Profiling overhead#
scope-profiler is designed for production HPC workloads where instrumentation must not distort the measurements. This page documents the per-call overhead of each profiling mode.
Benchmark#
The benchmark script (examples/benchmark_overhead.py) times a small
workload function through each profiling mode and subtracts the bare
function-call baseline to isolate the overhead.
python examples/benchmark_overhead.py # save figure
python examples/benchmark_overhead.py --show # display interactively
Results summary#
Region type |
Overhead / call |
|---|---|
Disabled |
~0.03 µs |
NCallsOnly |
~0.09 µs |
TimeOnly (no flush) |
~0.74 µs |
TimeOnly (flush) |
~0.76 µs |
LineProfiler |
~41 µs |
(Numbers measured on an Apple M-series CPU; absolute values will vary, but the relative ordering is stable.)
What this means for HPC#
The TimeOnly mode — the default and most commonly used — adds roughly 0.75 µs per instrumented call. In practice:
A 64×64 matrix multiply takes ~36 µs, so the overhead is < 2 %.
A 256×256 matrix multiply takes ~780 µs, giving < 0.1 % overhead.
Typical simulation time steps run for milliseconds or longer, making the overhead unmeasurable.
The profiler can also be fully deactivated at startup
(profiling_activated=False) without removing any instrumentation from
the source code.
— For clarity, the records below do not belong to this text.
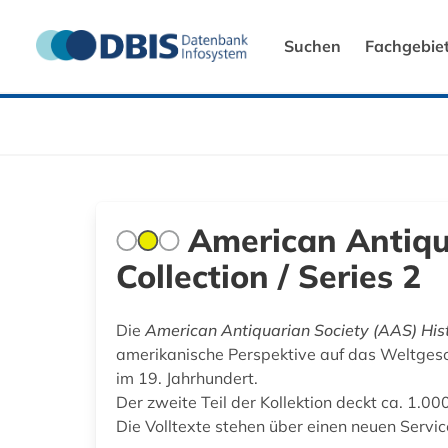
Suchen
Fachgebie
American Antiqua
Collection / Series 2
Die
American Antiquarian Society (AAS) Histo
amerikanische Perspektive auf das Weltgesc
im 19. Jahrhundert.
Der zweite Teil der Kollektion deckt ca. 1.0
Die Volltexte stehen über einen neuen Serv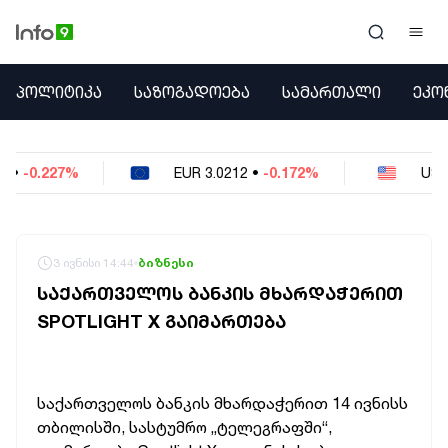
ᲞᲝᲚᲘᲢᲘᲙᲐ
ᲞᲝᲚᲘᲢᲘᲙᲐ
ᲡᲐᲖᲝᲒᲐᲓᲝᲔᲑᲐ
ᲡᲐᲛᲐᲠᲗᲐᲚᲘ
ᲔᲙᲝ
ᲡᲐᲖᲝᲒᲐᲓᲝᲔᲑᲐ
ᲡᲐᲛᲐᲠᲗᲐᲚᲘ
ᲔᲙᲝᲜᲝᲛᲘᲙᲐ
EUR
3.0212
•
-0.172%
USD
2.621
•
-0.05%
ᲣᲪᲮᲝᲔᲗᲘ
ᲙᲝᲜᲤᲚᲘᲥᲢᲔᲑᲘ
ᲒᲐᲛᲝᲙᲘᲗᲮᲕᲐ
ᲡᲝᲪᲘᲐᲚᲣᲠᲘ ᲛᲔᲓᲘᲐ
3 ივნისი 14:44
ბიზნესი
ᲡᲞᲝᲠᲢᲘ
ᲡᲐᲥᲐᲠᲗᲕᲔᲚᲝᲡ ᲑᲐᲜᲙᲘᲡ ᲛᲮᲐᲠᲓᲐᲭᲔᲠᲘᲗ
ᲐᲛᲘᲜᲓᲘ
SPOTLIGHT X ᲒᲐᲘᲛᲐᲠᲗᲔᲑᲐ
ᲡᲐᲛᲮᲔᲓᲠᲝ
ᲠᲔᲒᲘᲝᲜᲘ
ᲘᲜᲢᲔᲠᲕᲘᲣ
ᲑᲘᲖᲜᲔᲡᲘ
საქართველოს ბანკის მხარდაჭერით 14 ივნისს
ᲞᲐᲠᲚᲐᲛᲔᲜᲢᲘ
თბილისში, სასტუმრო „ტელეგრაფში“,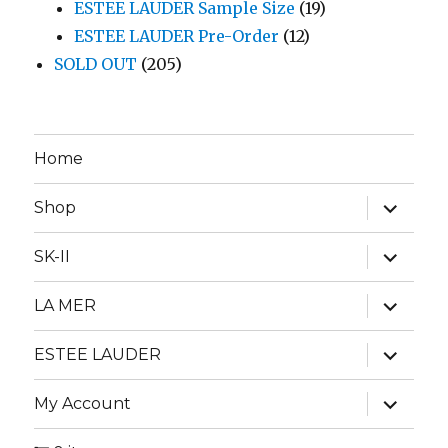
ESTEE LAUDER Sample Size
(19)
ESTEE LAUDER Pre-Order
(12)
SOLD OUT
(205)
Home
expand
Shop
child
menu
expand
SK-II
child
menu
expand
LA MER
child
menu
expand
ESTEE LAUDER
child
menu
expand
My Account
child
menu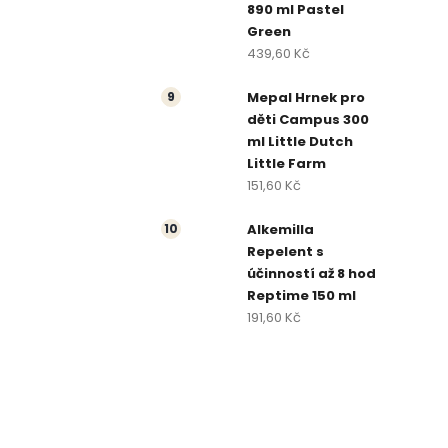
890 ml Pastel
Green
439,60 Kč
Mepal Hrnek pro
děti Campus 300
ml Little Dutch
Little Farm
151,60 Kč
Alkemilla
Repelent s
účinností až 8 hod
Reptime 150 ml
191,60 Kč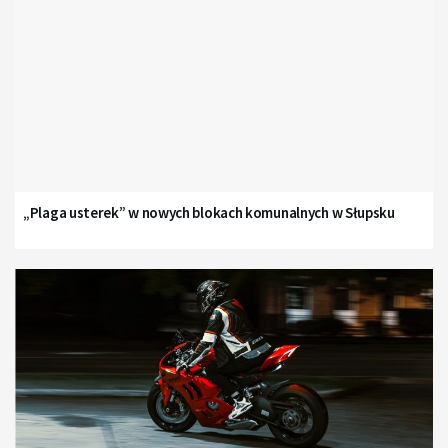
„Plaga usterek” w nowych blokach komunalnych w Słupsku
In this mode the overhead drops to ~0.03 µs — barely
above the cost of a bare function call.
LineProfiler#
The line_profiler mode is intentionally heavier (~41 µs per call)
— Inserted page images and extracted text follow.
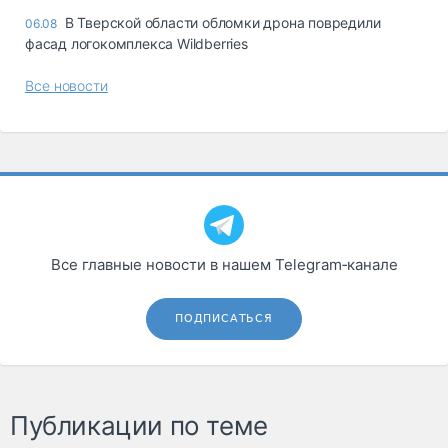
В Тверской области обломки дрона повредили
06.08
фасад логокомплекса Wildberries
Все новости
Все главные новости в нашем Telegram‑канале
ПОДПИСАТЬСЯ
Публикации по теме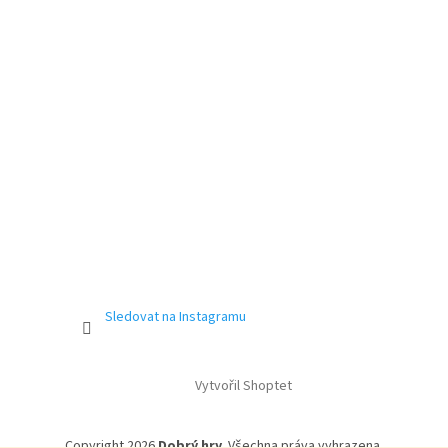
Sledovat na Instagramu
Vytvořil Shoptet
Copyright 2026
Dobrý hry
. Všechna práva vyhrazena.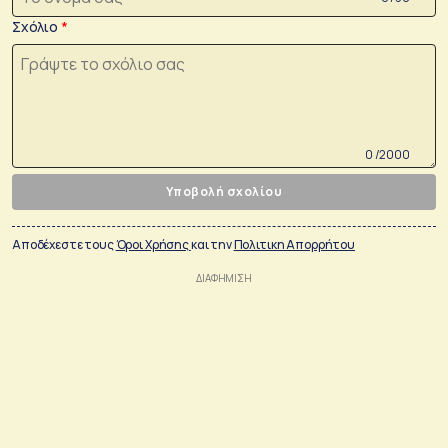
Σχόλιο
0 /2000
Υποβολή σχολίου
Αποδέχεστε τους
Όροι Χρήσης
και την
Πολιτικη Απορρήτου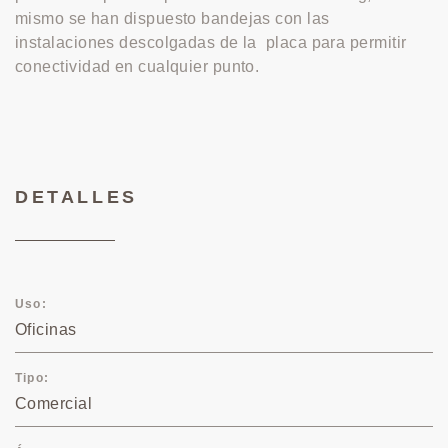
mismo se han dispuesto bandejas con las
instalaciones descolgadas de la placa para permitir
conectividad en cualquier punto.
DETALLES
Uso
Oficinas
Tipo
Comercial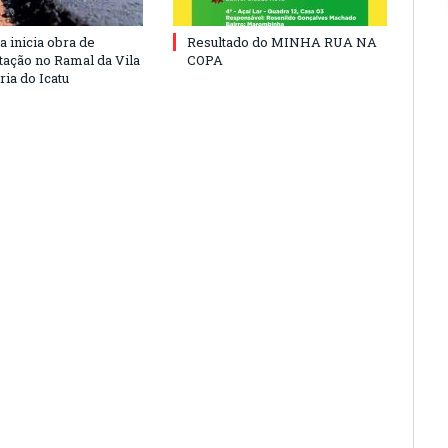
a inicia obra de
Resultado do MINHA RUA NA
ação no Ramal da Vila
COPA
ia do Icatu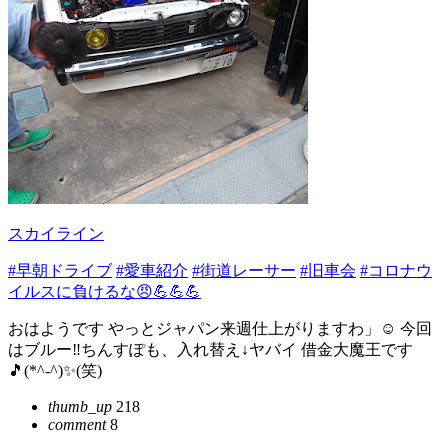
スカイライン
#早朝ドライブ
#愛車紹介
#街道レーサー
#旧車会
#コロナウ
イルスに負けるな😠💪💪💪
おはようです やっとジャパン来週仕上がりますわ」☺️ 今回
はブルー‼️ちんすぽも、入れ替え↓ヤバイ 借金大魔王です
🎵(*^-^)✨(笑)
thumb_up
218
comment
8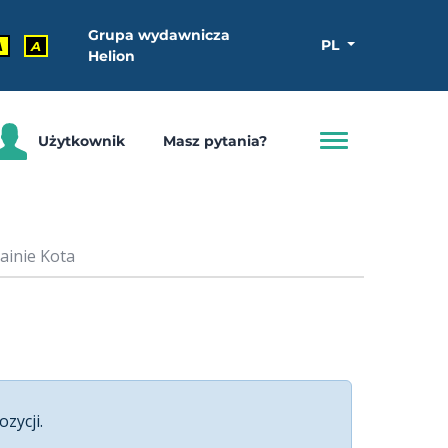
Grupa wydawnicza
PL
A
A
Helion
Użytkownik
Masz pytania?
ainie Kota
ozycji.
because it instruments every source line in the profiled function. It
is meant for targeted debugging of individual functions, not for
always-on use in hot loops.
Flush overhead#
The difference between “TimeOnly (no flush)” and “TimeOnly (flush)” is negligible in the benchmark because flushing is amortized: data is only written to HDF5 when the in-memory buffer is full (default: 100,000 events). A single flush takes a few milliseconds but occurs only once per 100k calls, adding < 0.1 µs per call on average.